## THE PROBLEM
Transcribe the data that follows without changing a word, and omit the pictures.

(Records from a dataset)
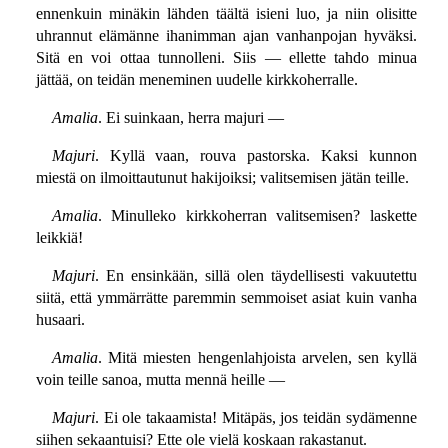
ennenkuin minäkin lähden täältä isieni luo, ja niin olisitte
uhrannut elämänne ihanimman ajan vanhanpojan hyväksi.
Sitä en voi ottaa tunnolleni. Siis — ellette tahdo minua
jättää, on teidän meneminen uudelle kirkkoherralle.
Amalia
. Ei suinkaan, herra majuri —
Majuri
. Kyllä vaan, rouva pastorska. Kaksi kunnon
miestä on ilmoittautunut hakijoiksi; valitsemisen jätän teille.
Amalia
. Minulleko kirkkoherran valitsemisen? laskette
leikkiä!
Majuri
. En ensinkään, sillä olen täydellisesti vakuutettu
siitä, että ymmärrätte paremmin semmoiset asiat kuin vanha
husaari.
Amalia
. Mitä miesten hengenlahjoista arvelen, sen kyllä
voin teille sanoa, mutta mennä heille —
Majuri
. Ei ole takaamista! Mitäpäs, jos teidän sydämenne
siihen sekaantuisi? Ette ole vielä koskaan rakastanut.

## SOLVED PROBLEM
ennenkuin minäkin lähden täältä isieni luo, ja niin olisitte
uhrannut elämänne ihanimman ajan vanhanpojan hyväksi.
Sitä en voi ottaa tunnolleni. Siis — ellette tahdo minua
jättää, on teidän meneminen uudelle kirkkoherralle.
Amalia
. Ei suinkaan, herra majuri —
Majuri
. Kyllä vaan, rouva pastorska. Kaksi kunnon
miestä on ilmoittautunut hakijoiksi; valitsemisen jätän teille.
Amalia
. Minulleko kirkkoherran valitsemisen? laskette
leikkiä!
Majuri
. En ensinkään, sillä olen täydellisesti vakuutettu
siitä, että ymmärrätte paremmin semmoiset asiat kuin vanha
husaari.
Amalia
. Mitä miesten hengenlahjoista arvelen, sen kyllä
voin teille sanoa, mutta mennä heille —
Majuri
. Ei ole takaamista! Mitäpäs, jos teidän sydämenne
siihen sekaantuisi? Ette ole vielä koskaan rakastanut.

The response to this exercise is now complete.